Where "memori" appears in a line of the entries below, that line should be copied.

▶ **MATERIAL FOR THE TASK**:
"""

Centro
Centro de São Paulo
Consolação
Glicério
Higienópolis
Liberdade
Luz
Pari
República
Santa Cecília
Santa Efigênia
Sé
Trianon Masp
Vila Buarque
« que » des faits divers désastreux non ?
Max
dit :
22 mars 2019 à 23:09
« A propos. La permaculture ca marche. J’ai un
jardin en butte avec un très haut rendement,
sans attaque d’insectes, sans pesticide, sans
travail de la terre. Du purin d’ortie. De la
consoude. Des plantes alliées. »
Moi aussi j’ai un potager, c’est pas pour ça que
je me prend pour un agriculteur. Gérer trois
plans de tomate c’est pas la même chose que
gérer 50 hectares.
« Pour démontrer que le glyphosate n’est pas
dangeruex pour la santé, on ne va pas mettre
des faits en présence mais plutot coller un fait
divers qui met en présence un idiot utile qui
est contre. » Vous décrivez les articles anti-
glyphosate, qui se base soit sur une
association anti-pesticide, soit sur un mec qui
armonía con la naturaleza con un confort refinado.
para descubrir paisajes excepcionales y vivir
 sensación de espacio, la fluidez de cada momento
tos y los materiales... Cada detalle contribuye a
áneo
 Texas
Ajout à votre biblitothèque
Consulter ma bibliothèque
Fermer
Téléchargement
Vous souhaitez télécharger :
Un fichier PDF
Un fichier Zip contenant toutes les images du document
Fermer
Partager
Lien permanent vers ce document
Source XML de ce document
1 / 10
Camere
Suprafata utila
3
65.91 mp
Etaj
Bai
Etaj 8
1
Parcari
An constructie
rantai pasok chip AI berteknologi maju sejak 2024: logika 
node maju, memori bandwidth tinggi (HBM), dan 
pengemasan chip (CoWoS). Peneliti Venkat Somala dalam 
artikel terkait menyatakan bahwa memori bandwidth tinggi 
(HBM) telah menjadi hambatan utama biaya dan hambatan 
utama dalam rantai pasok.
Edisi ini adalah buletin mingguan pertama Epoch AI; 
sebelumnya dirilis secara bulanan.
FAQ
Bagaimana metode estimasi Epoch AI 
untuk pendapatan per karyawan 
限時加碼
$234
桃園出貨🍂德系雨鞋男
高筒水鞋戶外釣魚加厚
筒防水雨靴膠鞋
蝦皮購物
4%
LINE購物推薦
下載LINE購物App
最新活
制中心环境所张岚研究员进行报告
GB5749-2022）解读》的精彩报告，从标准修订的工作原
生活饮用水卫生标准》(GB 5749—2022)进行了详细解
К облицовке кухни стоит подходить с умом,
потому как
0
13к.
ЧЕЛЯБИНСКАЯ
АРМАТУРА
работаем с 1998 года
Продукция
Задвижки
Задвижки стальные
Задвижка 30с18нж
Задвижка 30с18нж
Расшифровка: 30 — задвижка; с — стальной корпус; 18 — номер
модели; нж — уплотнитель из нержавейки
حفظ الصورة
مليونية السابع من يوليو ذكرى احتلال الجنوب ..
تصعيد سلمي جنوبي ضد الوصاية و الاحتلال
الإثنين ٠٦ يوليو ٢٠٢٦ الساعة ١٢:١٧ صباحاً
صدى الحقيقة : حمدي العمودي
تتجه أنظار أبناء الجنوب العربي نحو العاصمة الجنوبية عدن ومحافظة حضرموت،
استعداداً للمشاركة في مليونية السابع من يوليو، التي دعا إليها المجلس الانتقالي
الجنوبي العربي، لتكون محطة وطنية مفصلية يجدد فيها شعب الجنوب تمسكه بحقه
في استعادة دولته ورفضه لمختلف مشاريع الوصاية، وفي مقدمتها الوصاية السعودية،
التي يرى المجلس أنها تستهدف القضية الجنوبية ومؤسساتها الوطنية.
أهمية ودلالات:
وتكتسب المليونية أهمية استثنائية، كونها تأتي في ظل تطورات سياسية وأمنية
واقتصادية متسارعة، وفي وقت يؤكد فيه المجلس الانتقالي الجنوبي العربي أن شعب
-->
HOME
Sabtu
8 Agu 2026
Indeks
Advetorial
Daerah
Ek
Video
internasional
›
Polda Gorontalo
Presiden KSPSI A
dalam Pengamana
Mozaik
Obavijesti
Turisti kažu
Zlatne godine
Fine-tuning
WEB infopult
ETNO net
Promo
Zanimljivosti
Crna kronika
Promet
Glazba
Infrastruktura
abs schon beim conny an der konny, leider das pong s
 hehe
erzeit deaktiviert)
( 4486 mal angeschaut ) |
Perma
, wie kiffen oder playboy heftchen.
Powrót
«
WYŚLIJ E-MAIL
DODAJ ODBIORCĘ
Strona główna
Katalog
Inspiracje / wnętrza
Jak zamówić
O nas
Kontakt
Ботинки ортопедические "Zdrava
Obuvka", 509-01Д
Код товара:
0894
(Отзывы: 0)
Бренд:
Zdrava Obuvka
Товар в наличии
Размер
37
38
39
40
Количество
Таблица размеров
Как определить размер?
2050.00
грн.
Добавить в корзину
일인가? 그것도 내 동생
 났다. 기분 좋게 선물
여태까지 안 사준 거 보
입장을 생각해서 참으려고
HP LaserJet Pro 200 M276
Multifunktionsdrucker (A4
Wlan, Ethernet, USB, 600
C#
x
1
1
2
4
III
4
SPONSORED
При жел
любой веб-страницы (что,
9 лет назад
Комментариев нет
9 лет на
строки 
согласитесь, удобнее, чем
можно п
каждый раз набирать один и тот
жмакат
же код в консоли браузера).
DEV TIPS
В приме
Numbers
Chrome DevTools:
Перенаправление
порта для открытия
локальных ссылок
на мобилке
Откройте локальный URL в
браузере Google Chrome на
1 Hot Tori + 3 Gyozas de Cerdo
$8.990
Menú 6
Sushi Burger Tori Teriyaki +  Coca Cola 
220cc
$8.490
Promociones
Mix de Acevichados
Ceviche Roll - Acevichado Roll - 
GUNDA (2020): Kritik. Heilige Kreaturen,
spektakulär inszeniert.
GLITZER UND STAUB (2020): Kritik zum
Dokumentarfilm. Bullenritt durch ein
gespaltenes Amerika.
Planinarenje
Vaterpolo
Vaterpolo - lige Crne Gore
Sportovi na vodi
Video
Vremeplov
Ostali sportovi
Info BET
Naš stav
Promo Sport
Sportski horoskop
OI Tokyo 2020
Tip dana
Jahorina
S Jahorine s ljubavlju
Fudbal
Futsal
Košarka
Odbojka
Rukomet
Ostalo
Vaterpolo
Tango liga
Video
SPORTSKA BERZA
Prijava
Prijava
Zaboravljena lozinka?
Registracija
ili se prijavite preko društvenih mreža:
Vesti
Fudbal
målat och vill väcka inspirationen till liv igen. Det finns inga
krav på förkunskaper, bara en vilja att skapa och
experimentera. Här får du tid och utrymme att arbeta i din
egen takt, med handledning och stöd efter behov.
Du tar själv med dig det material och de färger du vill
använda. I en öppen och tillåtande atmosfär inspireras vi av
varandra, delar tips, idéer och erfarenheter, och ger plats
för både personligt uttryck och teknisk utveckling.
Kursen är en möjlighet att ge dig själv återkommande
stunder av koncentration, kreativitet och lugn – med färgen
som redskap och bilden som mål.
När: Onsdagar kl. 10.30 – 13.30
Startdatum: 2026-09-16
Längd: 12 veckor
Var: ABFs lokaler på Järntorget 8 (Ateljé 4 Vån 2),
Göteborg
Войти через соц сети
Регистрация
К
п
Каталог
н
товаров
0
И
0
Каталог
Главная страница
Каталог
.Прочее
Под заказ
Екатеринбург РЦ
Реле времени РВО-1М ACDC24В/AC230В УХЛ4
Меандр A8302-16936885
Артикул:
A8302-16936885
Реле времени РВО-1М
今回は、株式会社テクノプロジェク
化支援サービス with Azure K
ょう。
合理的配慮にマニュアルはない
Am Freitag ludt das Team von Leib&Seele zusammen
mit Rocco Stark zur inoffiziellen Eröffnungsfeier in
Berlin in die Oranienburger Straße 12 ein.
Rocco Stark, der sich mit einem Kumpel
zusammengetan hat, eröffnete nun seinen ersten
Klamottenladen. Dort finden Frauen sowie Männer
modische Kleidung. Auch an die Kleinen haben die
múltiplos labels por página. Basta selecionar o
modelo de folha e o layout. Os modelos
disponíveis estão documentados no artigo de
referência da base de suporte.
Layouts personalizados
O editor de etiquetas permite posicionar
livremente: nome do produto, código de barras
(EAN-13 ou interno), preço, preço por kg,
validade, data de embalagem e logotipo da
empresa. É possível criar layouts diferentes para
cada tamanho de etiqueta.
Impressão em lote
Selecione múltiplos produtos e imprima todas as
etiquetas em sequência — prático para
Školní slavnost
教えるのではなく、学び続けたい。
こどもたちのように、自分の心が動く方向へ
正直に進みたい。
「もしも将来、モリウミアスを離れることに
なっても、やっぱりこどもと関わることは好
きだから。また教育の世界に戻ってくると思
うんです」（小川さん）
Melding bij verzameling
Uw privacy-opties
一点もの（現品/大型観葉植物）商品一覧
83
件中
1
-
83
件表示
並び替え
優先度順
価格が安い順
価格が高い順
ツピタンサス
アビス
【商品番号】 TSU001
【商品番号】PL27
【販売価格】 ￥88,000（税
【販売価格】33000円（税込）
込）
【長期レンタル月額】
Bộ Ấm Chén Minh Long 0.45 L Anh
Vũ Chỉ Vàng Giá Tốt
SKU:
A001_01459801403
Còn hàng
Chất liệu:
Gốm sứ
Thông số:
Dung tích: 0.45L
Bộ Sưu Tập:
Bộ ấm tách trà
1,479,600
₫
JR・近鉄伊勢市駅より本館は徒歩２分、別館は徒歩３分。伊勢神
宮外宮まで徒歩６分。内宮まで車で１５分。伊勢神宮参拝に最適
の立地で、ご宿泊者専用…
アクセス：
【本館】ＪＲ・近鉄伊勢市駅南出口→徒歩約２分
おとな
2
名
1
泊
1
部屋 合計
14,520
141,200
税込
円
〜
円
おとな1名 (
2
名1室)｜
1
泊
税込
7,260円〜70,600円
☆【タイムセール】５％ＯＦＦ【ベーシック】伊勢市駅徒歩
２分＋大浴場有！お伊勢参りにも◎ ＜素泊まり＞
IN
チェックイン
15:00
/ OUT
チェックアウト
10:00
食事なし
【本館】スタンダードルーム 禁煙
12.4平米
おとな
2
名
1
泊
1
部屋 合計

"""

▶ **RESPONSE TO THIS EXERCISE**:
node maju, memori bandwidth tinggi (HBM), dan 
artikel terkait menyatakan bahwa memori bandwidth tinggi 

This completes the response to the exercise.